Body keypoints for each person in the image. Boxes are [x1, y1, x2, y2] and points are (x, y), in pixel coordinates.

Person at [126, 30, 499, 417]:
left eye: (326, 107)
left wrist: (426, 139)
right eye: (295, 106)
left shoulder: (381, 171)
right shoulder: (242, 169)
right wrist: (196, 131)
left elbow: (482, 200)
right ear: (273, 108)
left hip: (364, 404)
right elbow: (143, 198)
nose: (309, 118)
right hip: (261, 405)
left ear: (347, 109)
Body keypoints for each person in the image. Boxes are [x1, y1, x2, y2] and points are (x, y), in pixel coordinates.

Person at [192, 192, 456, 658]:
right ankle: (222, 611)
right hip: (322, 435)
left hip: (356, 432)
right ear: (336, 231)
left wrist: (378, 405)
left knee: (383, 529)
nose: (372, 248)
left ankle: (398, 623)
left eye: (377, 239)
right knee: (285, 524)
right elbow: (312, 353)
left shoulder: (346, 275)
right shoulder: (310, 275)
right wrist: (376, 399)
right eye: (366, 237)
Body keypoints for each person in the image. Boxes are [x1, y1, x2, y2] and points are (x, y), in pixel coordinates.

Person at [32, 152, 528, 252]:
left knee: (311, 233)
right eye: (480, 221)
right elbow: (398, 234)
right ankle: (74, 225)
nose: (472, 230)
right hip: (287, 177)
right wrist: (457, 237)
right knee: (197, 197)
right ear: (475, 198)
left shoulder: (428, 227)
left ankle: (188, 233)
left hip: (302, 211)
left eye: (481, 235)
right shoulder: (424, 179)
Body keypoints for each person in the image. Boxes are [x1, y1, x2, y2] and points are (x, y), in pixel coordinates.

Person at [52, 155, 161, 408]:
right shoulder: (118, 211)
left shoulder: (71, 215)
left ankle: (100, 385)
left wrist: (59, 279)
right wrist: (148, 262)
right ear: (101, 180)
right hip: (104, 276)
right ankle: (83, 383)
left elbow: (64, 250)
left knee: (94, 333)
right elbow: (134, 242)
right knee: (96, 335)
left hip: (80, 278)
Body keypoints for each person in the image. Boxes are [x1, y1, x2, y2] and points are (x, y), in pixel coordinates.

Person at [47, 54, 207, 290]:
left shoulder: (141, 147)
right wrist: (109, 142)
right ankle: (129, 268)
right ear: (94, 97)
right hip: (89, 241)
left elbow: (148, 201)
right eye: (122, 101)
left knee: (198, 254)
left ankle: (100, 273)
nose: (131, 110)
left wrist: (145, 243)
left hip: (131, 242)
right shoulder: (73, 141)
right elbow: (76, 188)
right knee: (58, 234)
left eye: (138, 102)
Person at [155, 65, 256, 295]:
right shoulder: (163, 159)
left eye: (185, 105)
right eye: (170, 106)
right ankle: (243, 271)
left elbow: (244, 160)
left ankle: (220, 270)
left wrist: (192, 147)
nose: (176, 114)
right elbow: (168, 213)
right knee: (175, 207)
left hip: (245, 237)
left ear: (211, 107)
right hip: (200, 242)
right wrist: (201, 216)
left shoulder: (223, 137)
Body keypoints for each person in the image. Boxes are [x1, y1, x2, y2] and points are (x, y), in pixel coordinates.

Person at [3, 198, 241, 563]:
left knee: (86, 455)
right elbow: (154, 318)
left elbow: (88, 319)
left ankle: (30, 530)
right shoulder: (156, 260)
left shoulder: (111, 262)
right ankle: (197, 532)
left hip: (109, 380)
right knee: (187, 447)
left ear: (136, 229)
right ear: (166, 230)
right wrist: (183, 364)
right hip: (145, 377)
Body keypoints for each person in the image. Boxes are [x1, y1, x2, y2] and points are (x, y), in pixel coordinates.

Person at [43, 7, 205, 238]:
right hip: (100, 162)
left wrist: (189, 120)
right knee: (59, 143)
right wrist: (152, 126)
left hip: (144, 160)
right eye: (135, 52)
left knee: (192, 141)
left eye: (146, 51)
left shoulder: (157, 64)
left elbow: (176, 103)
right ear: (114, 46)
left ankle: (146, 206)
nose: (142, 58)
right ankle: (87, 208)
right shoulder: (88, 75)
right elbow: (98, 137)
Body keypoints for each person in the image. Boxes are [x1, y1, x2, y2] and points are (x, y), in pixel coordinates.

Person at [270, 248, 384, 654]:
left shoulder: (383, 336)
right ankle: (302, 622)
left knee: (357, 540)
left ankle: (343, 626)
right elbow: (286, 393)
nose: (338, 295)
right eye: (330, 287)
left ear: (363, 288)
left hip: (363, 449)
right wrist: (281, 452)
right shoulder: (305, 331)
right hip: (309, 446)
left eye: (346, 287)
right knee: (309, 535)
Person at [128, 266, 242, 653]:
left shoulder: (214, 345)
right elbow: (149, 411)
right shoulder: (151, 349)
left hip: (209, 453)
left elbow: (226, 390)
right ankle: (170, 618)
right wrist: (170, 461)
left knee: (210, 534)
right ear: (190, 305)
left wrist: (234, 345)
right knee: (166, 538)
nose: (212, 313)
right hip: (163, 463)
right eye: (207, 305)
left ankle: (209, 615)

______________________________

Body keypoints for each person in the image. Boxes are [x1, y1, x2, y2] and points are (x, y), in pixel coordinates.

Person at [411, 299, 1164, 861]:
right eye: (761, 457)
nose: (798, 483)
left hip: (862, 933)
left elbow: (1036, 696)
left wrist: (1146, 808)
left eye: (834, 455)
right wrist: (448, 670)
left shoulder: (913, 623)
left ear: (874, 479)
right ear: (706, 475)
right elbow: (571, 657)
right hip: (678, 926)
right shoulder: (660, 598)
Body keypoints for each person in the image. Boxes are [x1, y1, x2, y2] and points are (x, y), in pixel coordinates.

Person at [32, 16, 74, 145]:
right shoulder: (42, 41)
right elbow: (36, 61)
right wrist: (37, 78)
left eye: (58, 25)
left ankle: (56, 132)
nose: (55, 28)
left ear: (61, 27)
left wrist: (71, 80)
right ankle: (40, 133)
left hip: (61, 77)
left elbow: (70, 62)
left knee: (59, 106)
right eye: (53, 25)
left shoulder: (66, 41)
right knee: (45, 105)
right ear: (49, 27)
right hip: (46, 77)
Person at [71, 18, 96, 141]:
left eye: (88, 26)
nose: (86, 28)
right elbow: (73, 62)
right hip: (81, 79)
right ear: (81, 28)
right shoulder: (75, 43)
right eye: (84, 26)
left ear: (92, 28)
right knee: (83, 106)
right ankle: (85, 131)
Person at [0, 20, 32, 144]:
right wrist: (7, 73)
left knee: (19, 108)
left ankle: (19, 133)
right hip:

______________________________

YOUR TASK
When you reach the line with "left eye: (146, 51)" in the records above, start writing out lines exactly, and stop once the line with "left ankle: (209, 615)" has been written; include nothing else.

RESPONSE
left eye: (146, 51)
left shoulder: (157, 64)
left elbow: (176, 103)
right ear: (114, 46)
left ankle: (146, 206)
nose: (142, 58)
right ankle: (87, 208)
right shoulder: (88, 75)
right elbow: (98, 137)
Body keypoints for each person in the image. Boxes are [x1, y1, x2, y2] and points are (x, y), in pixel coordinates.

Person at [270, 248, 384, 654]:
left shoulder: (383, 336)
right ankle: (302, 622)
left knee: (357, 540)
left ankle: (343, 626)
right elbow: (286, 393)
nose: (338, 295)
right eye: (330, 287)
left ear: (363, 288)
left hip: (363, 449)
right wrist: (281, 452)
right shoulder: (305, 331)
right hip: (309, 446)
left eye: (346, 287)
right knee: (309, 535)
Person at [128, 266, 242, 653]:
left shoulder: (214, 345)
right elbow: (149, 411)
right shoulder: (151, 349)
left hip: (209, 453)
left elbow: (226, 390)
right ankle: (170, 618)
right wrist: (170, 461)
left knee: (210, 534)
right ear: (190, 305)
left wrist: (234, 345)
right knee: (166, 538)
nose: (212, 313)
right hip: (163, 463)
right eye: (207, 305)
left ankle: (209, 615)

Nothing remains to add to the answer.